Instruction 1: Please repeat, word for word, the stretch of the welcome-back forum thread from "## Hauntiholik (May" through "and here again.".

# I'm back...I think!



## heresjohnny (Feb 15, 2006)

We have finished the move, I have updated my avatar, and I am already talking LED spots with someone, so I think I am back. Building all them walls last halloween fried me, and then dealing with a move has kept me busy, but now I am starting to think about how to spookify my 2 story house with a big front porch (yeahh!). That means FCG's in the upstairs windows, witches and spiders on the porch, zombie heads coming out of barrels, oh my it's gonna be fun. Anyway, good to be back after many months absence, looking forward to hooking up with all of you again.


----------



## Zombie-F (Apr 12, 2004)

Hey, welcome back HJ!


----------



## Hauntiholik (May 17, 2006)

Welcome back HJ!!!!


----------



## Lilly (Jun 13, 2006)

Welcome back HJ 
Glad to see you are getting settled in both at home and here again.


----------



## Front Yard Fright (Dec 23, 2005)

Welcome back!
.


----------



## Haunted Bayou (Feb 16, 2007)

Welcome back.
I sure miss my front porch.


----------



## Frighteners Entertainment (Jan 24, 2006)

Glad to see you back.


----------



## BuriedAlive (Jun 8, 2006)

Nice to see you back, Johnny!


----------



## slimy (Jul 12, 2006)

Welcome Back, HJ.


----------



## Frighteners Entertainment (Jan 24, 2006)

Are you toying with us?


----------



## heresjohnny (Feb 15, 2006)

Material to process:

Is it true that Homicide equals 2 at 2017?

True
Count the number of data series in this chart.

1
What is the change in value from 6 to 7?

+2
* * *
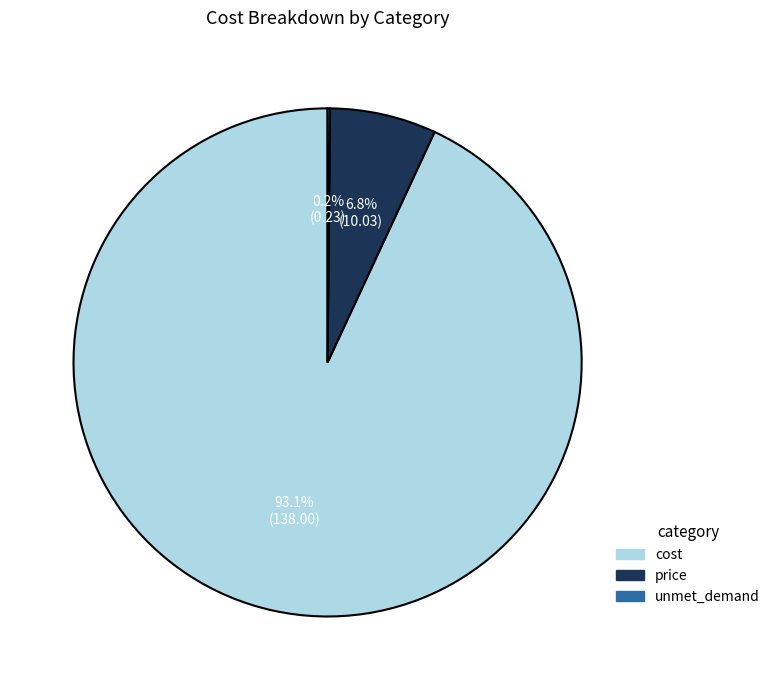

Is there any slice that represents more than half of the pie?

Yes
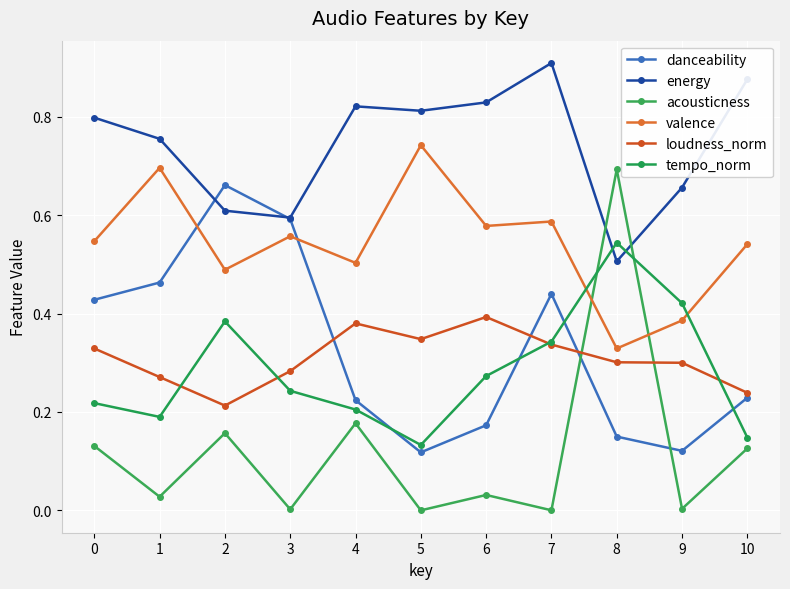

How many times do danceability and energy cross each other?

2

Instruction 2: Reproduce the entries from the line containing "Is it true that Homicide equals 2 at 2017?" through the line containing "What is the change in value from 6 to 7?", including both of those lines, without changing anything.

Answer box 1:
## Hauntiholik (May 17, 2006)

Welcome back HJ!!!!


----------



## Lilly (Jun 13, 2006)

Welcome back HJ 
Glad to see you are getting settled in both at home and here again.

Answer box 2:
Is it true that Homicide equals 2 at 2017?

True
Count the number of data series in this chart.

1
What is the change in value from 6 to 7?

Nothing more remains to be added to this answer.